The Rural Life Living Museum is in Tilford, Surrey near Farnham in southern England. Formerly known as the Old Kiln Agricultural Museum and the Rural Life Centre, it is an open-air museum of country life run by the Old Kiln Museum Trust, a charitable trust. It covers over 10 acre of field, woodland and barns, and collects and preserves objects associated with farming and goods used by local craftsmen between 1750 and 1960. There is also an arboretum with over one hundred species of trees.

The museum displays farming through the seasons, local hop growing, tools and crafts allied to country industries and needs. The social history of village life from the 19th century is displayed covering school life, domestic work, period shops and trades. There is a working iron furnace and a woodyard, both run by the volunteers. It also hosts the narrow gauge Old Kiln Light Railway and a Blacksmith's forge.

The museum was originally assembled as a private collection by Henry and Madge Jackson, starting from 1948 when they moved into the adjacent Old Kiln Cottage.
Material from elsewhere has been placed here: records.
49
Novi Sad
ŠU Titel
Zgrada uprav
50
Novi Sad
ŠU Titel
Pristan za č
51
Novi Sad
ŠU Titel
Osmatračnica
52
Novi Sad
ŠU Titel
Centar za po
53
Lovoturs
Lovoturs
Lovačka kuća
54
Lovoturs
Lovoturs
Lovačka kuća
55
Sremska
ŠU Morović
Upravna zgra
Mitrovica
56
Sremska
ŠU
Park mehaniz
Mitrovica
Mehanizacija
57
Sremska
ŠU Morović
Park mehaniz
The Old Kiln Agricultural Museum itself first opened in 1973, originally occupying Henry's Yard, a small part of the current site. In 1984 the museum trust was created to secure the museum's future, and the museum was renamed as the Rural Life Centre. Madge and Henry both died in the early years of the 21st century. In 2019 the museum obtained further funding and was again renamed, this time to the Rural Life Living Museum.